Se Esselunga è stata capace di trovare una ‘misura’ idonea a non polarizzare inutilmente la comunicazione, altre aziende non si pongono simili scrupoli nello sfruttare temi polarizzanti o controversi per attirare l’attenzione e spingere alla conversione.
Queste strategie si inseriscono in un contesto di marketing basato sulla polarizzazione, tramite cui i brand ‘capitalizzano’ dibattiti accesi o tensioni sociali per posizionarsi in modo distintivo o provocatorio, giungendo in alcuni casi alla creazione di un ‘nemico’ o di un contrasto.
Fare leva su emozioni come rabbia, indignazione o entusiasmo, genera visibilità organica grazie alle interazioni virali e anche le critiche o le controversie generate fanno parte del piano.
Nel 2018, Nike ha lanciato una campagna con lo slogan “Believe in something. Even if it means sacrificing everything” (Credi in qualcosa. Anche se significa sacrificare tutto, ndt), legata alla controversia sul campione di football NFL Colin Kaepernick e alle proteste di Black Lives Matter contro l’ingiustizia razziale.
La mossa ha diviso il pubblico, prevedibilmente, ma grazie a una gestione accurata di tutti i canali coinvolti, tenendo d’occhio bacheche e ha portato a un aumento delle vendite senza ripercussioni per brand e per il pubblico.
In altre parole, più queste strategie risultano al pubblico come occasionali e strumentali, più aumentano i rischi di comunicazione erronea connessi.

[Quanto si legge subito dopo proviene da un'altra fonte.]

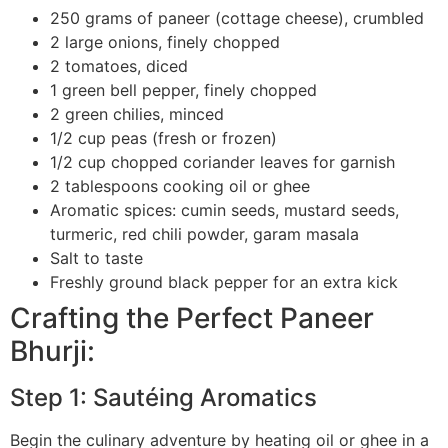
250 grams of paneer (cottage cheese), crumbled
2 large onions, finely chopped
2 tomatoes, diced
1 green bell pepper, finely chopped
2 green chilies, minced
1/2 cup peas (fresh or frozen)
1/2 cup chopped coriander leaves for garnish
2 tablespoons cooking oil or ghee
Aromatic spices: cumin seeds, mustard seeds,
turmeric, red chili powder, garam masala
Salt to taste
Freshly ground black pepper for an extra kick
Crafting the Perfect Paneer
Bhurji:
Step 1: Sautéing Aromatics
Begin the culinary adventure by heating oil or ghee in a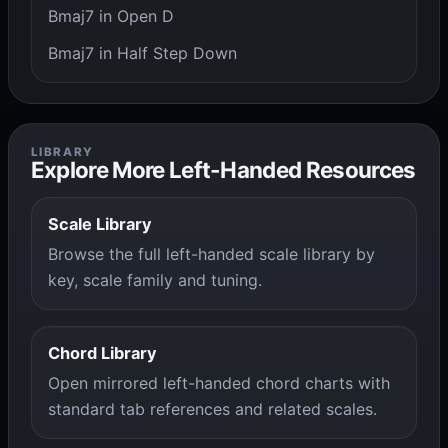
Bmaj7 in Open D
Bmaj7 in Half Step Down
LIBRARY
Explore More Left-Handed Resources
Scale Library
Browse the full left-handed scale library by
key, scale family and tuning.
Chord Library
Open mirrored left-handed chord charts with
standard tab references and related scales.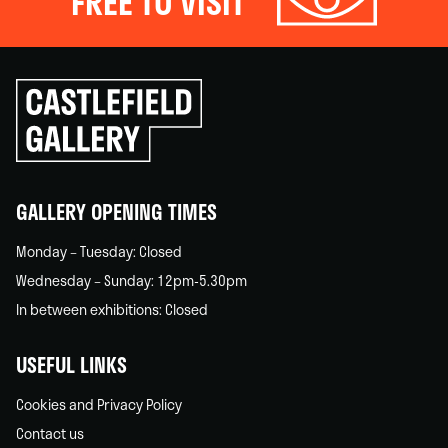
FREE TO VISIT
Click
to
go
back
home
GALLERY OPENING TIMES
Monday – Tuesday: Closed
Wednesday – Sunday: 12pm-5.30pm
In between exhibitions: Closed
USEFUL LINKS
Cookies and Privacy Policy
Contact us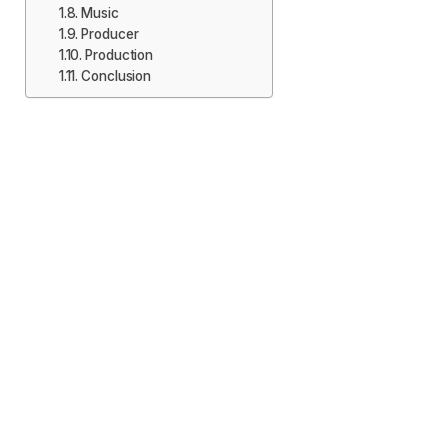
Music
Producer
Production
Conclusion
Release Date
Fans of the talented actor should mark the calendar
on 11 October 2024, since the movie which everyone
has been waiting for ‘Martin’ is going to be released
on that date. The announcement of the date made in
the midst of the fans is something that has been long
a waiting since action – packed adventure in these
fans. It has been noticed that this release of the film
has been planned in the auspicious time so that the
attention of the audience is well captured. This will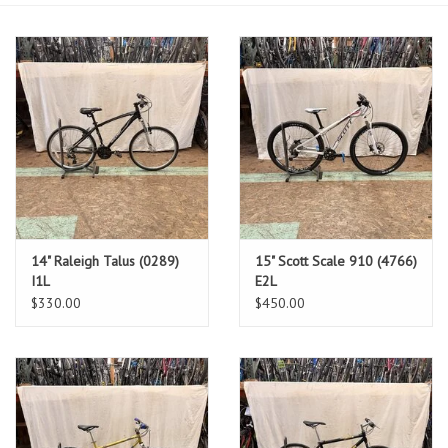
14" Raleigh Talus (0289)
15" Scott Scale 910 (4766)
I1L
E2L
$330.00
$450.00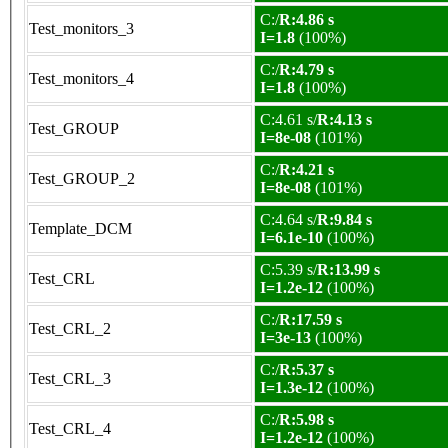
C:/
R:4.86 s
Test_monitors_3
I=1.8
(100%)
C:/
R:4.79 s
Test_monitors_4
I=1.8
(100%)
C:4.61 s/
R:4.13 s
Test_GROUP
I=8e-08
(101%)
C:/
R:4.21 s
Test_GROUP_2
I=8e-08
(101%)
C:4.64 s/
R:9.84 s
Template_DCM
I=6.1e-10
(100%)
C:5.39 s/
R:13.99 s
Test_CRL
I=1.2e-12
(100%)
C:/
R:17.59 s
Test_CRL_2
I=3e-13
(100%)
C:/
R:5.37 s
Test_CRL_3
I=1.3e-12
(100%)
C:/
R:5.98 s
Test_CRL_4
I=1.2e-12
(100%)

Se il pubblico percepisce che un brand sta sfruttando temi ‘caldi’ solo per scopi di marketing commerciale, può scatenare un effetto boomerang che danneggia la reputazione e conduce a un Backlash permanente. La polarizzazione può anche essere una leva, ma soprattutto è un segnale, e implica che non tutti apprezzeranno il messaggio.
Se poi l’impegno su una causa sembra superficiale o insincero, lo abbiamo visto con Chiara Ferragni, i consumatori possono accusare il brand di “tokenism“, di mero opportunismo, e poi scappano, o insultano.